### WORK REQUIRED
A single figure is required: the number of lines in the data below that hold the word "code".

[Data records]
Start of Block

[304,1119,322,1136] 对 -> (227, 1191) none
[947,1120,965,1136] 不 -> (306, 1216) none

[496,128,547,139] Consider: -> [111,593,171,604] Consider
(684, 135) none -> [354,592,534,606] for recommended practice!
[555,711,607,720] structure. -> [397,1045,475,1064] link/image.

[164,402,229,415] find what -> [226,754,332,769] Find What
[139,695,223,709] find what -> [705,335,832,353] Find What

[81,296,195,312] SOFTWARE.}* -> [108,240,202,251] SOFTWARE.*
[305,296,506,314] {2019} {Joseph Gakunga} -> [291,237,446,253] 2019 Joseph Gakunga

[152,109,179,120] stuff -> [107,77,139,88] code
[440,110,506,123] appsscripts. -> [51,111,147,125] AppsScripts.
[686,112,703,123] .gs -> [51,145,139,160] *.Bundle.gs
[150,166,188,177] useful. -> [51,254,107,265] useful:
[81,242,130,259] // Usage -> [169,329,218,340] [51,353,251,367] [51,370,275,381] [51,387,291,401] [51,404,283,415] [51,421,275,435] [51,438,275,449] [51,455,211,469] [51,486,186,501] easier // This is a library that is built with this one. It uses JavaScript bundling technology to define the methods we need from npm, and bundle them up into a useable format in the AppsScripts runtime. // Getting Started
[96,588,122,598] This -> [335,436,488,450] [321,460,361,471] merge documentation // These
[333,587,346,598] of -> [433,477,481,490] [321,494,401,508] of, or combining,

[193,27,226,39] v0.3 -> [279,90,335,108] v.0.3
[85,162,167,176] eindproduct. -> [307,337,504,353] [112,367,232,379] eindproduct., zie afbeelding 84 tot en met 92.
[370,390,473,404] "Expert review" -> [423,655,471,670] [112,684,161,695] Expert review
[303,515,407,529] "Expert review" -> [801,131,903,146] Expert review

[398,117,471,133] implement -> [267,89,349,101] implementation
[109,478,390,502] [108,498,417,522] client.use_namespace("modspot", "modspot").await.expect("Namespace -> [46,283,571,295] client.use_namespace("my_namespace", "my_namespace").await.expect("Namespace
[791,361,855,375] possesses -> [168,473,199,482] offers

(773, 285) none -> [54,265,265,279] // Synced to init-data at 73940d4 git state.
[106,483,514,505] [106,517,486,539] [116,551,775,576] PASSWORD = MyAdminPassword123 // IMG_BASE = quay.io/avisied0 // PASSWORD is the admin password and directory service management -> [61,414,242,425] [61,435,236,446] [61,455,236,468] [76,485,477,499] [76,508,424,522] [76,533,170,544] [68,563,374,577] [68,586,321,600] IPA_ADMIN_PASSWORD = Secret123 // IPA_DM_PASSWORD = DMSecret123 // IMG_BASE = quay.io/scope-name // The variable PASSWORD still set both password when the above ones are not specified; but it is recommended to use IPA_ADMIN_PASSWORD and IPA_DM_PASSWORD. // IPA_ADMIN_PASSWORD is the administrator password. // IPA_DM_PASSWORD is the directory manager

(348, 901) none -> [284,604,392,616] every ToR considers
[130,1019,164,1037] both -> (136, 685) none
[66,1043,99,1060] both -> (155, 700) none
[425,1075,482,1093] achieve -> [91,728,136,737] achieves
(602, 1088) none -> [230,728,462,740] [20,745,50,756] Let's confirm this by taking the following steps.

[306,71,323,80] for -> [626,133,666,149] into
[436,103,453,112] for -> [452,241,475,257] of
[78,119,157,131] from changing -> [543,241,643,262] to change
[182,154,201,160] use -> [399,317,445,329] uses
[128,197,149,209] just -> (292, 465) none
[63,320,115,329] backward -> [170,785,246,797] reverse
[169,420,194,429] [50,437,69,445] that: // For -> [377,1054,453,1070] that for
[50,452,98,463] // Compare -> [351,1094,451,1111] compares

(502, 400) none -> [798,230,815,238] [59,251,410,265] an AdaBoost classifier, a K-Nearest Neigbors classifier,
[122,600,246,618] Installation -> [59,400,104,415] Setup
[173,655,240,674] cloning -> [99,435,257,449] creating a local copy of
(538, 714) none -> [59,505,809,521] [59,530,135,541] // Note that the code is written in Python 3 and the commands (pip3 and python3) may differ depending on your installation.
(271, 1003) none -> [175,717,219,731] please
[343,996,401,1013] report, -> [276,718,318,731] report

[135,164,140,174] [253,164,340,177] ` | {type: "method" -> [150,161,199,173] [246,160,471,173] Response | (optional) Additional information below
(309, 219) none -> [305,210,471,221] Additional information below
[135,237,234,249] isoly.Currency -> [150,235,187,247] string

End of Block

### SOLUTION
2